BIDDEFORD, Maine (NEWS CENTER) - An unusual caravan is about to make its way down the East Coast from Maine to Florida, with stops along the way in Boston and Baltimore.
The temperature-controlled vans will transport dozens of loggerhead turtles that have been brought back from the brink of death.
Fourteen loggerheads spent the last four months recovering from severe hypothermia at the University of New England's Marine Animal Rehabilitation Center in Biddeford.
"These guys came to us December 14th pretty soon after their strandings on on the beaches," said Animal Lab Technician Ashley Simpson, pointing to a swimming pool.
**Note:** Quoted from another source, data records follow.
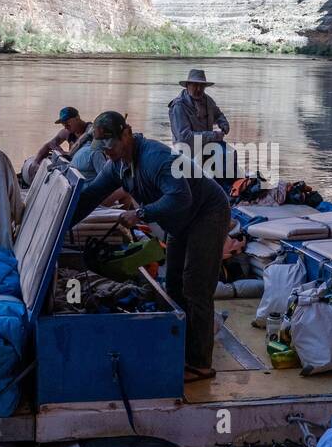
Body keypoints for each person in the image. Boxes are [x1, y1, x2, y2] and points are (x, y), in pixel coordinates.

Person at [70, 111, 231, 382]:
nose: (107, 151)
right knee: (173, 285)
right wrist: (62, 223)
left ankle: (200, 363)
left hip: (206, 213)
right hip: (182, 221)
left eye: (111, 143)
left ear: (127, 133)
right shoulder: (118, 165)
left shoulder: (155, 159)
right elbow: (90, 196)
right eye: (102, 146)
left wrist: (141, 214)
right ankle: (181, 350)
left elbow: (181, 198)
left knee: (196, 286)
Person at [168, 69, 235, 182]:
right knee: (203, 174)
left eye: (201, 86)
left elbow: (218, 114)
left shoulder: (208, 100)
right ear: (187, 85)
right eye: (195, 85)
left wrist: (223, 123)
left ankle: (227, 188)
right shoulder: (178, 106)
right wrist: (213, 135)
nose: (198, 89)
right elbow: (185, 138)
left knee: (230, 153)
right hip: (186, 152)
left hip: (207, 146)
2012 was a record year for sea turtle strandings.
Many were saved thanks to volunteers who patroll Cape Cod's beaches and help get them into a network of rehab centers across the Northeast.
"A lot of times, associated with the strandings, you get turtles with frost bite, you get pneumonia, lung issues," said Simpson.
After months of antibiotics and as many fish as they can eat, the loggerheads are about to be discharged.
Every turtle is weighed, measured and biopsied.
Then they're outfitted with tags; two on the rear flippers and a third microchip ID tag that will tell each turtle's story if it's ever located again.
It's a lot of work rescuing the turtles, but critical for this threatened species survival.
"Their numbers are dwindling due to pollution, climate change, being entangled in fishing gear and loss of nesting habitat," says Kristen Patchett, the Center's Rehabilitation Coordinator.
Of the 14 that were brought here, 13 survived.
"These guys are doing really well, they're eating great, they're healthy. Now they just need to go back to the wild," says Simpson.
On Saturday, they'll join 29 other turtles from the New England Aquarium in Boston. They'll join in a caravan that will end up in Northern Florida where they'll be released back into the Atlantic.
Thanks to this new lease on life, they could live another 50 years or longer.